Karen Mooney, the principal at the Academy of Science and Innovation (ASI), sent a letter to parents on Thursday saying the noose was found in the high school boys’ bathroom earlier that morning.
She said the school’s administration along with the New Britain Police Department investigated the incident as a potential hate crime.
“From our history, nooses symbolize the hateful ideology that dominated one group of people over another, namely white individuals over Black/African Americans,” she wrote in the letter. “Such incidents have no place in our school community, and we stand united to condemn this hateful act. They do not align with our mission and values as a social justice agency.”
The New Britain PD confirmed to FOX61 that the investigation determined the incident was committed by a juvenile, who has been arrested. The juvenile, who was not identified, was charged with breach of peace in the 2nd degree and violating Connecticut Statue 46a-58 (Deprivation of rights. Desecration of property. Placing of burning cross or noose on property).
They will face these charges in juvenile court.
ASI is not the only school dealing with recent hate incidents.
In Portland, a sign referencing former Nazi leader Adolf Hitler with images of the superintendent and the chairwoman of the board of education was placed in front of Brownstone Intermediate School.
The sign, which was immediately taken down, was purported to protest the requirement for students wearing masks in school.
Meanwhile, at Glastonbury High School, the yearbook distribution was halted after it was discovered that a student using a false name submitted an “appalling quote” from Hitler that was attributed to George Floyd. A second quote was found glorifying war, school officials said this week.

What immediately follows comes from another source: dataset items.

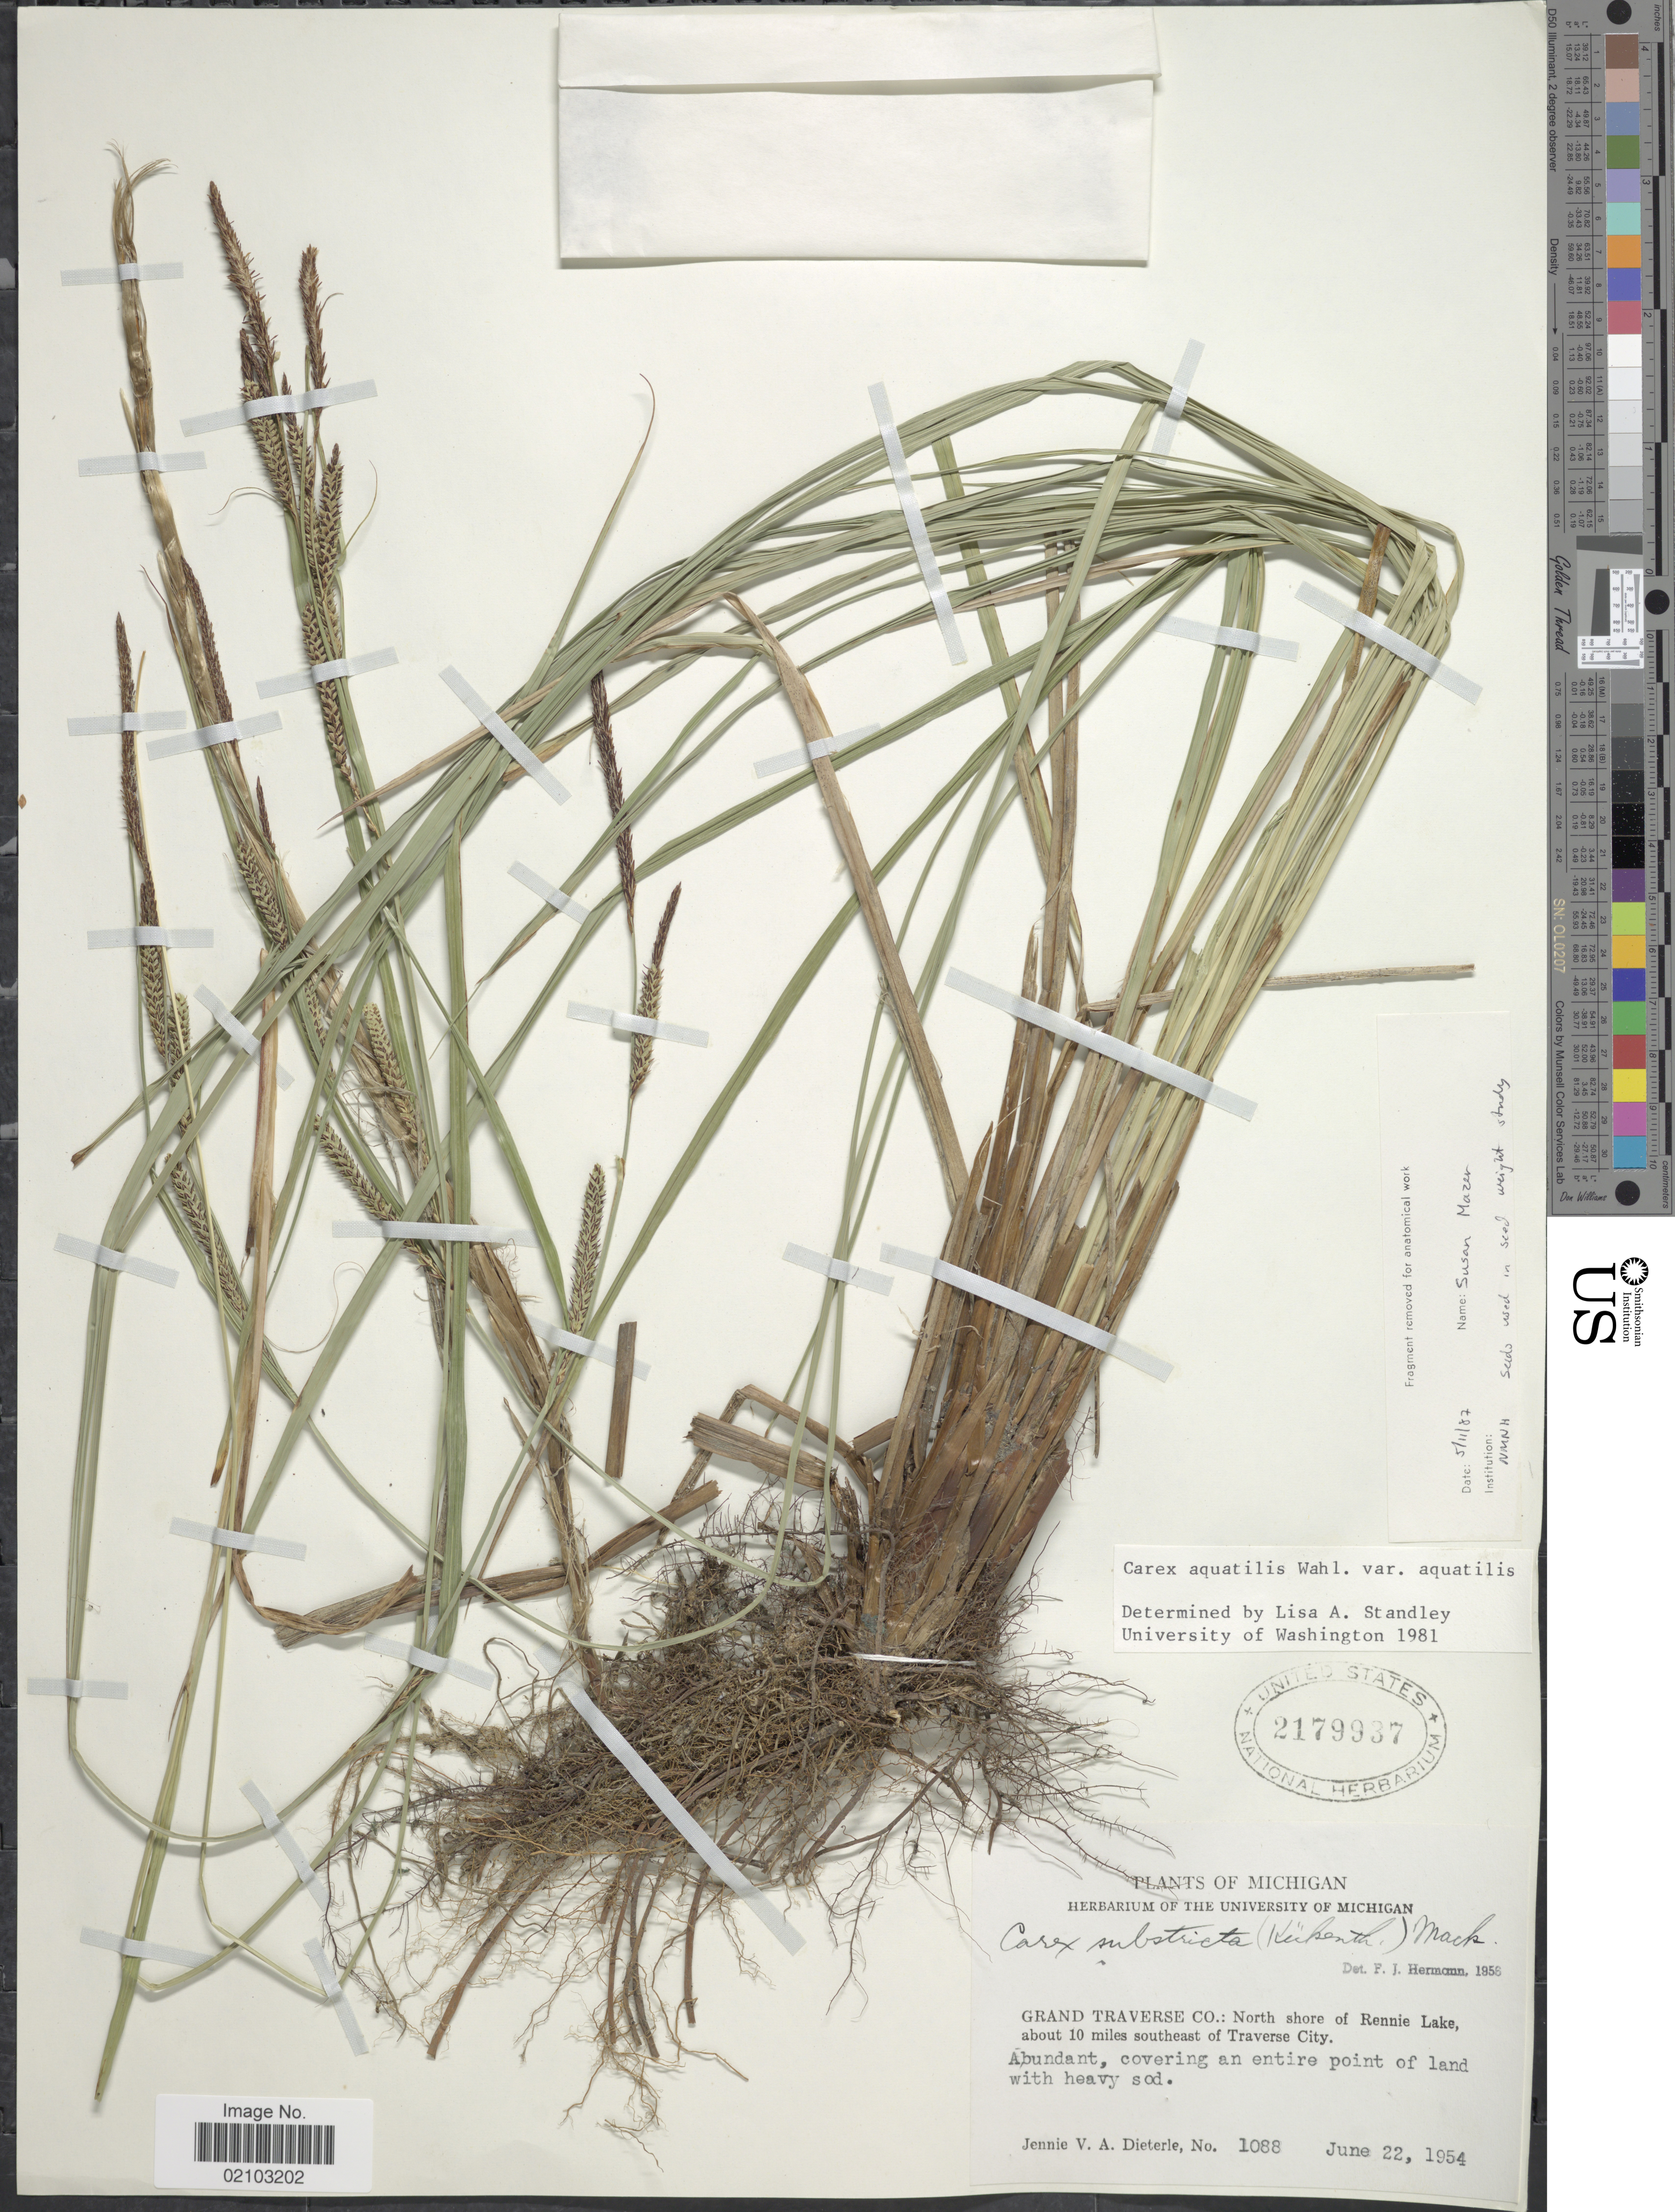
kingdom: Plantae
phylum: Tracheophyta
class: Liliopsida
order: Poales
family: Cyperaceae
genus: Carex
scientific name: Carex aquatilis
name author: Wahlenb.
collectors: J. Dieterle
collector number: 1088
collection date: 1954-06-22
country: United States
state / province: Michigan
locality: Grand Traverse Co.: North shore of Rennie Lake, about 10 miles southeast of Traverse City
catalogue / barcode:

This incident was referred to the police.
“There is no place for any of this anywhere in our school system,” Dr. Alan B. Bookman, Superintendent of Schools and Dr. Nancy Bean, Glastonbury High School Principal in a letter to the community. “As a district, we have committed ourselves to examining our school system and our school culture and to dismantling any practices that support inequality, privilege, and racism. We made that commitment a year ago. These are NOT just words. We have begun this critical work this year and will continue the work for many years to come.”